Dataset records

----------------------------------------

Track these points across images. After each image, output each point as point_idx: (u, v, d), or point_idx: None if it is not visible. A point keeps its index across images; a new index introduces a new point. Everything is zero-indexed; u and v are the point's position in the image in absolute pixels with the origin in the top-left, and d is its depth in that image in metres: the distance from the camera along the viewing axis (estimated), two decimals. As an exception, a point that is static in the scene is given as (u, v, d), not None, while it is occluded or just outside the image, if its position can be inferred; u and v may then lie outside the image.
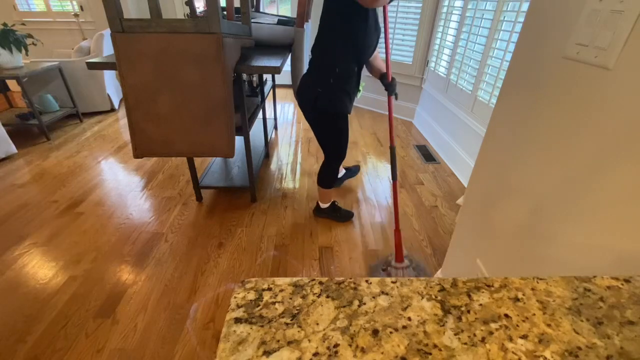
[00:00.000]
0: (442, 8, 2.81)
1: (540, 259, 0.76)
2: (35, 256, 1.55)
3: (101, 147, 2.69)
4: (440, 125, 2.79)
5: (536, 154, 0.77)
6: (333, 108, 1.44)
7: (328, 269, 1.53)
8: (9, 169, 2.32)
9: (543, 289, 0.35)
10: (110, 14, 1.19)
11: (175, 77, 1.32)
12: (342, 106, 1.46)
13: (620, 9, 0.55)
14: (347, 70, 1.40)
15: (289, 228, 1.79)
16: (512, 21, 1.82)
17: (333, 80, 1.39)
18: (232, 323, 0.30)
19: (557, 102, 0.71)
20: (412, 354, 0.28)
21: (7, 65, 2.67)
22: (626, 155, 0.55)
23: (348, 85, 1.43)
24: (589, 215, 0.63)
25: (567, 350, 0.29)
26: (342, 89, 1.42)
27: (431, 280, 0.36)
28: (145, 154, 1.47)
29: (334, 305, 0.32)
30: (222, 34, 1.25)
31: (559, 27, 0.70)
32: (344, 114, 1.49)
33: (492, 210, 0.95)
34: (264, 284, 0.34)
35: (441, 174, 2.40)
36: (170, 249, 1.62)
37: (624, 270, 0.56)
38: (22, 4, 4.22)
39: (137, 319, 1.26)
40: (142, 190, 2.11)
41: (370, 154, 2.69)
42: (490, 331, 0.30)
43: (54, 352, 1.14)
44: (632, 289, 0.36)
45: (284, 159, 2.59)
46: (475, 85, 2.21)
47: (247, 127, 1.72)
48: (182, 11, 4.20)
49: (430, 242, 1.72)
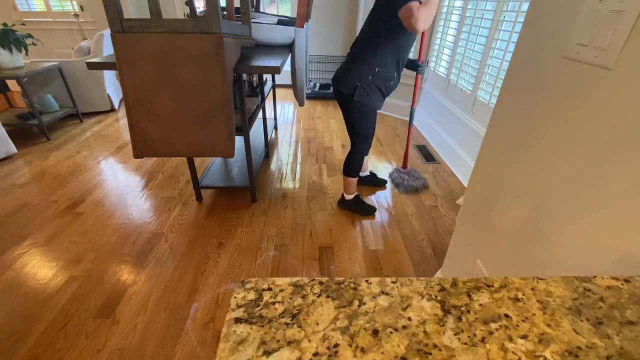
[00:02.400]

----------------------------------------

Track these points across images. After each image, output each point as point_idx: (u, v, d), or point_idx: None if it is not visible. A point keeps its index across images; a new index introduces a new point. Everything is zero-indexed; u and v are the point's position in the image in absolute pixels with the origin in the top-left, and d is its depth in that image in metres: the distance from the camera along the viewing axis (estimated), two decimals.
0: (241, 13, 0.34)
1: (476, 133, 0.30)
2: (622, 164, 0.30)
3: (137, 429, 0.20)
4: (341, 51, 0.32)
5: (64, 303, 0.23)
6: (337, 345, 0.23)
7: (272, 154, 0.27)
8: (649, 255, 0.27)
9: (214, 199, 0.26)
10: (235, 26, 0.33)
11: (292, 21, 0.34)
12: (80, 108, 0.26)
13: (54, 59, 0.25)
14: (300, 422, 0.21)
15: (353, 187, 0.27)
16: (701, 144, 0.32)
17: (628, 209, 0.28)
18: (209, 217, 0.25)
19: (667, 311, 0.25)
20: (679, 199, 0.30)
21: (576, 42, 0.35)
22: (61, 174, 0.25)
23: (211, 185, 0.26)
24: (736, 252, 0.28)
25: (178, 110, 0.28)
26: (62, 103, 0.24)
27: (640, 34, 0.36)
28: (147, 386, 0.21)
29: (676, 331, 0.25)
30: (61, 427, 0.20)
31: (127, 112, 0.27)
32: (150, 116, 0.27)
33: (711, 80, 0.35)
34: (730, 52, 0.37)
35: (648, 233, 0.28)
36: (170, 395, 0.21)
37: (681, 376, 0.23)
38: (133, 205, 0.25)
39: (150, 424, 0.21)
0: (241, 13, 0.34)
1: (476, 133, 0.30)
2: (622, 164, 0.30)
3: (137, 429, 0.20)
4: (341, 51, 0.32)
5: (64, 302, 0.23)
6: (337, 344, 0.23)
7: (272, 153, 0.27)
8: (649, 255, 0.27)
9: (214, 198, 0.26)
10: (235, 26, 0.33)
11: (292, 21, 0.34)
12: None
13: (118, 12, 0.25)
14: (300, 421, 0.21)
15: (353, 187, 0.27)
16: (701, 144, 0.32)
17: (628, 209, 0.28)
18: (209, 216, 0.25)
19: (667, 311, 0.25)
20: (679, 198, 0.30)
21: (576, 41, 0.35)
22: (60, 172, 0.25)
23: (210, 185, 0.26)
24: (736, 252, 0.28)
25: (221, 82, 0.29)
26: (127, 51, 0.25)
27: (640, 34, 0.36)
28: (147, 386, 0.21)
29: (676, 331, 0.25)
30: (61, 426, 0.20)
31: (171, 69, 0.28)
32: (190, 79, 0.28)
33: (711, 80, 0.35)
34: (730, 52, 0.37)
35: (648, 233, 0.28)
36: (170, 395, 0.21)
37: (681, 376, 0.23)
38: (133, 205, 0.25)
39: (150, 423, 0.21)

----------------------------------------

§ What to do: Note down each line above where the word "these" occurs.

§ Answer space:
Track these points across images. After each image, output each point as point_idx: (u, v, d), or point_idx: None if it is not visible. A point keeps its index across images; a new index introduces a new point. Everything is zero-indexed; u and v are the point's position in the image in absolute pixels with the origin in the top-left, and d is its depth in that image in metres: the distance from the camera along the viewing axis (estimated), two decimals. As an exception, a point that is static in the scene is given as (u, v, d), not None, while it is occluded or just outside the image, if its position can be inferred; u and v may then lie outside the image.
Track these points across images. After each image, output each point as point_idx: (u, v, d), or point_idx: None if it is not visible. A point keeps its index across images; a new index introduces a new point. Everything is zero-indexed; u and v are the point's position in the image in absolute pixels with the origin in the top-left, and d is its depth in that image in metres: the distance from the camera along the viewing axis (estimated), two decimals.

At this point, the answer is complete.